* Given instruction
Resume the passage below on education and academic resilience in Kenya, writing on from its final sentence.

As Africa ponders the future of education, there is a great opportunity to embrace quality education systems beyond graduate output and literacy rates.
This calls for a bold departure where literacy and education have for long remained key indicators of development.
World Bank figures have consistently ranked Kenya highly on the continent in both literacy and education levels. But a review of Kenya's 8-4-4 system of education by the Kenya Institute of Curriculum Development (KICD) in 2009, found it deficient in five significant areas: It was too examination oriented, had wide content coverage, it failed to cater to special needs students, had little in ICT curriculum, and lacked career guidance for students.
More often than not, conversations about childhood development and education fail to consider the most important question: What does a child need to develop into a healthy adult? If we are to better support learners, it is important to understand the concept of academic resilience, the capacity of a student to persist and transit from one academic level to another.
Kenyan educational psychologist Janet Surum, researched resilience amongst high school students in Turkana County, ranked as the most marginalised in literacy levels, access to education, unemployment levels, infrastructure and poverty index, and historical injustices among other metrics.
Dr Surum's perspective on resilience went beyond academic performance, and incorporates concepts like life trajectories, future careers, upward mobility, and the big question of equity in education, and how it impacts students.

* Data provided
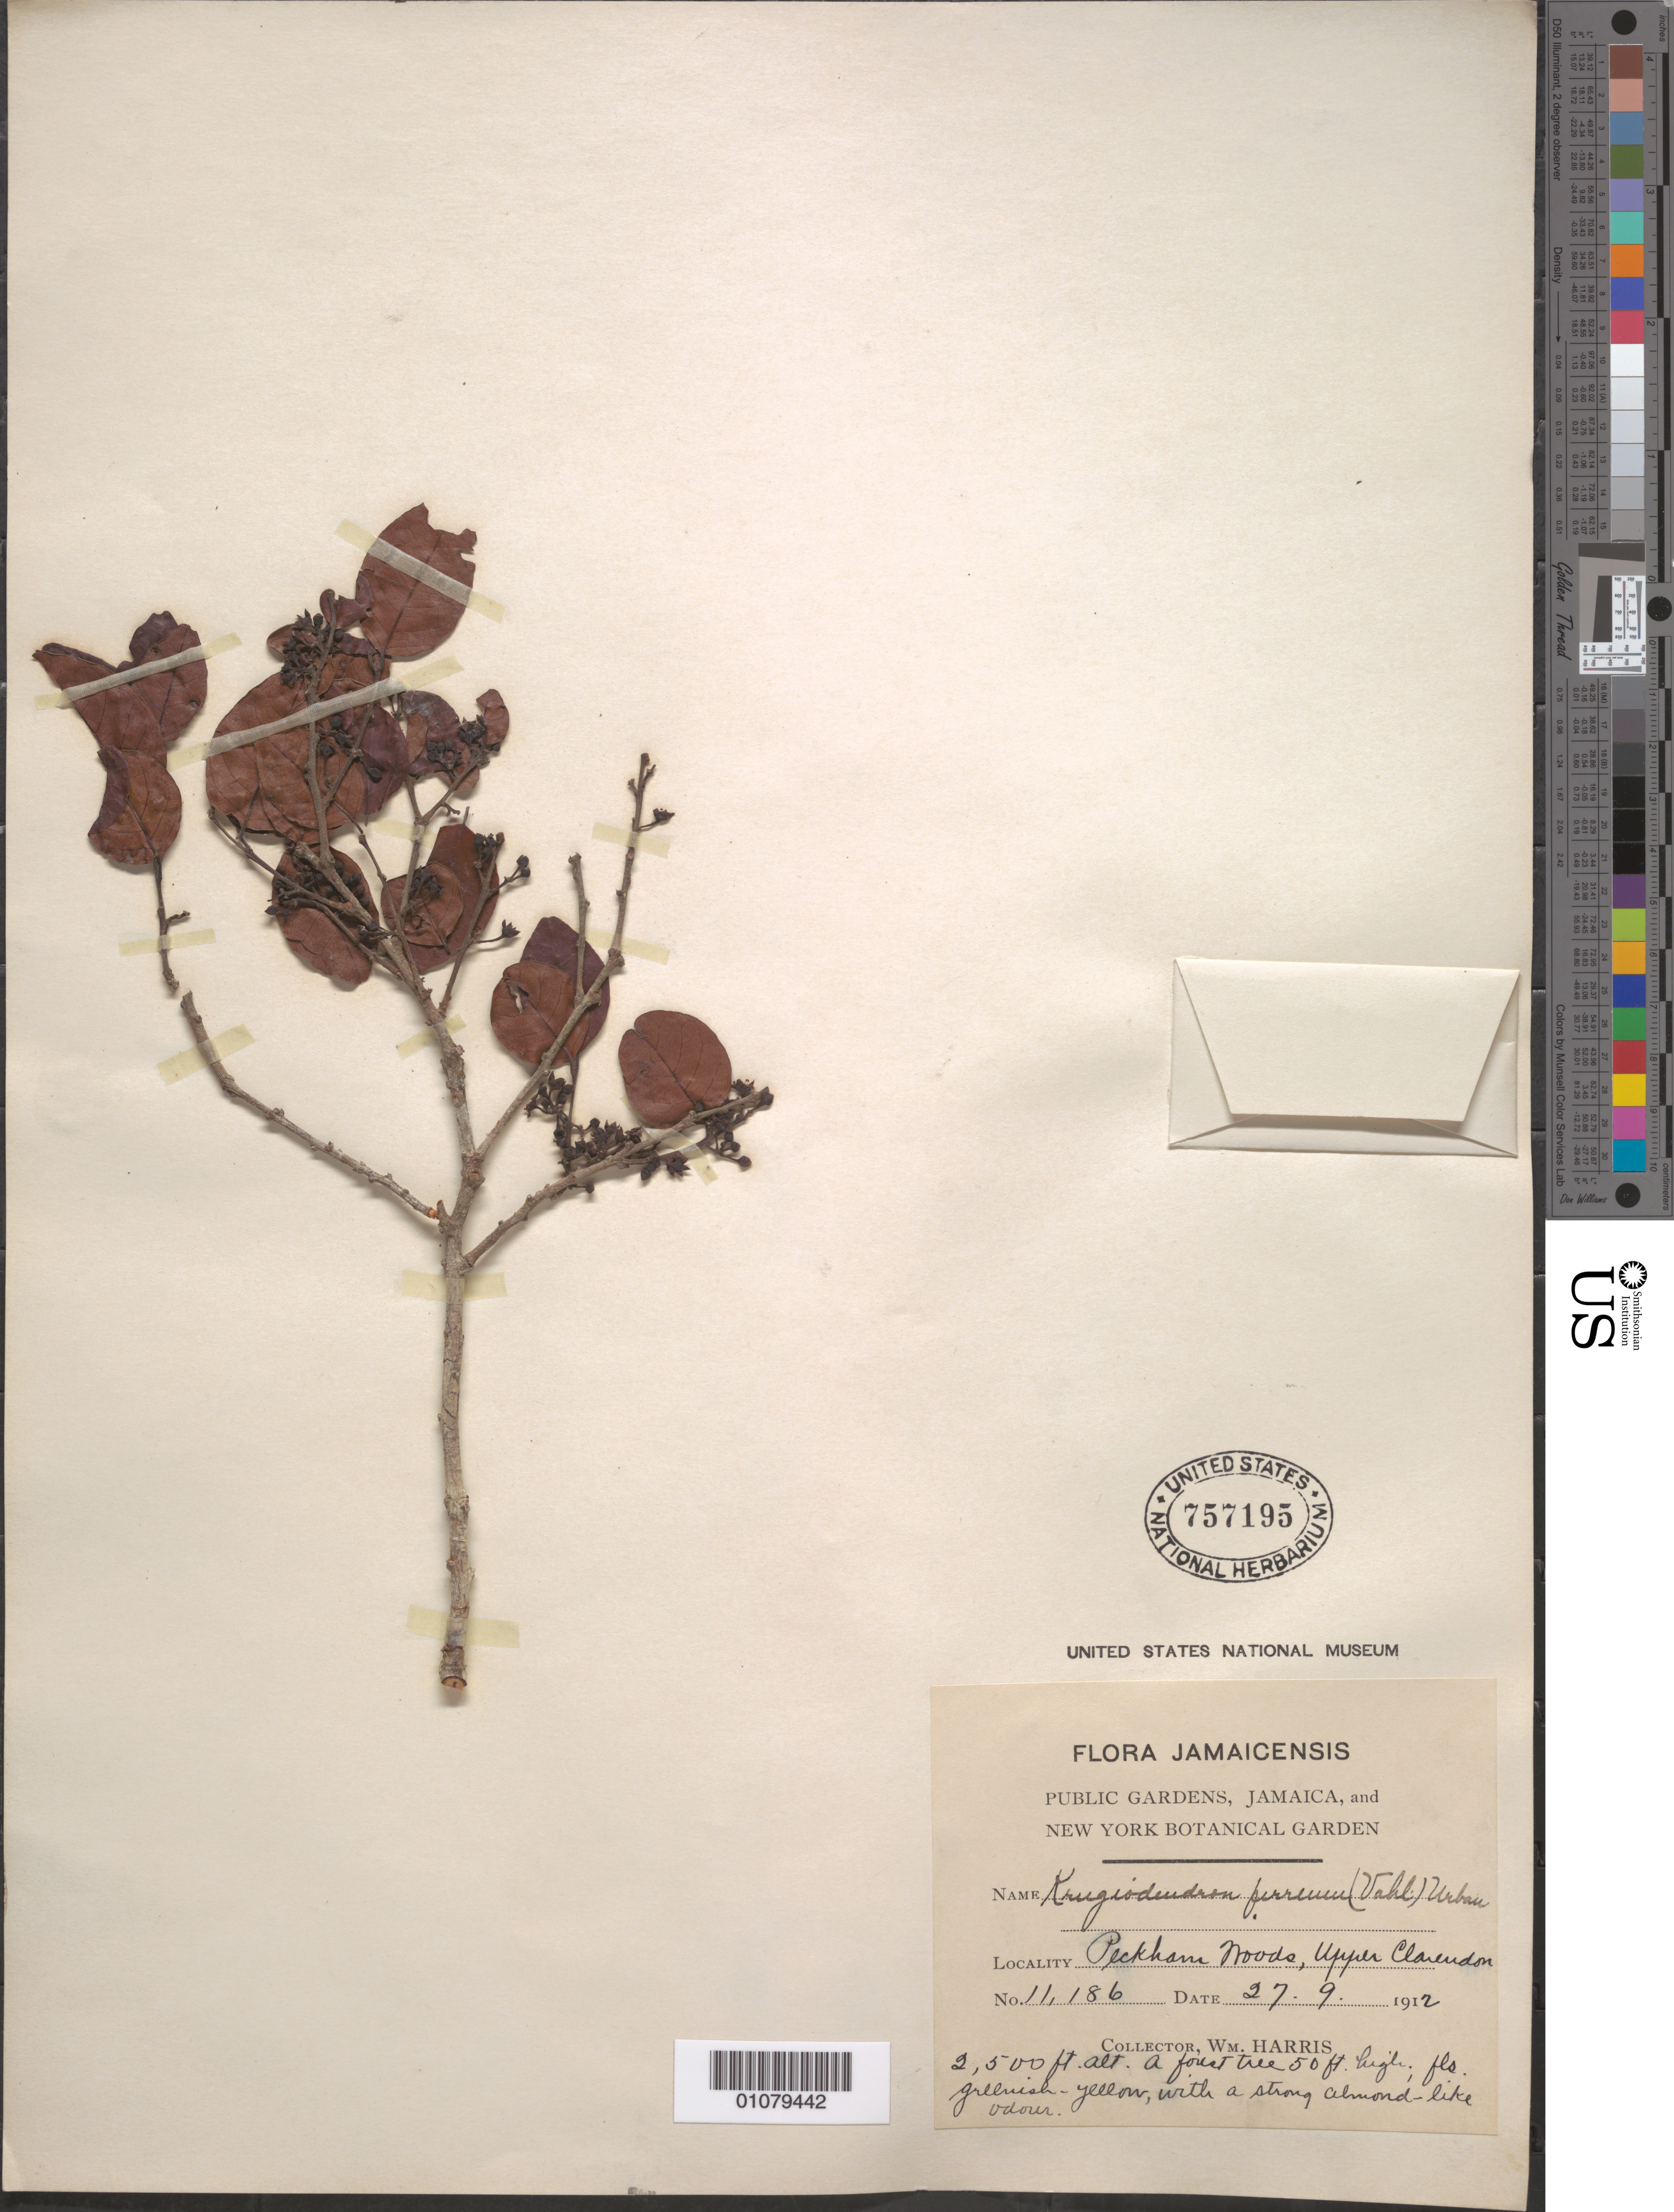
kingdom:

* Solved problem
Her research suggests that students in Turkana are resilient as a direct consequence of the inequities. Her research revealed interesting findings: The greatest contributing factor to academic resilience amongst students in Turkana was their personal characteristics; sense of meaning and purpose was the greatest predictor of academic resilience, followed by autonomy and sense of self, and finally, social competence (empathy, problem-solving, cooperation, and communication).
These factors were even more relevant than parental input and support. Caring and supportive relationships and high expectations were the second key factors. But meaningful participation in the school was found not to be a contributor to academic resilience."This completely went against the biases that I had going into this research," Surum explains, saying she expected parental involvement to be the most important factor.
Acting on KICD's recommendations, and views from various quarters, Kenya introduced the competency-based curriculum (CBC) in 2017. The CBC aims to build on key competencies such as communication and collaboration, critical thinking and problem solving, imagination and creativity, citizenship, learning to learn, self-efficacy and digital literacy.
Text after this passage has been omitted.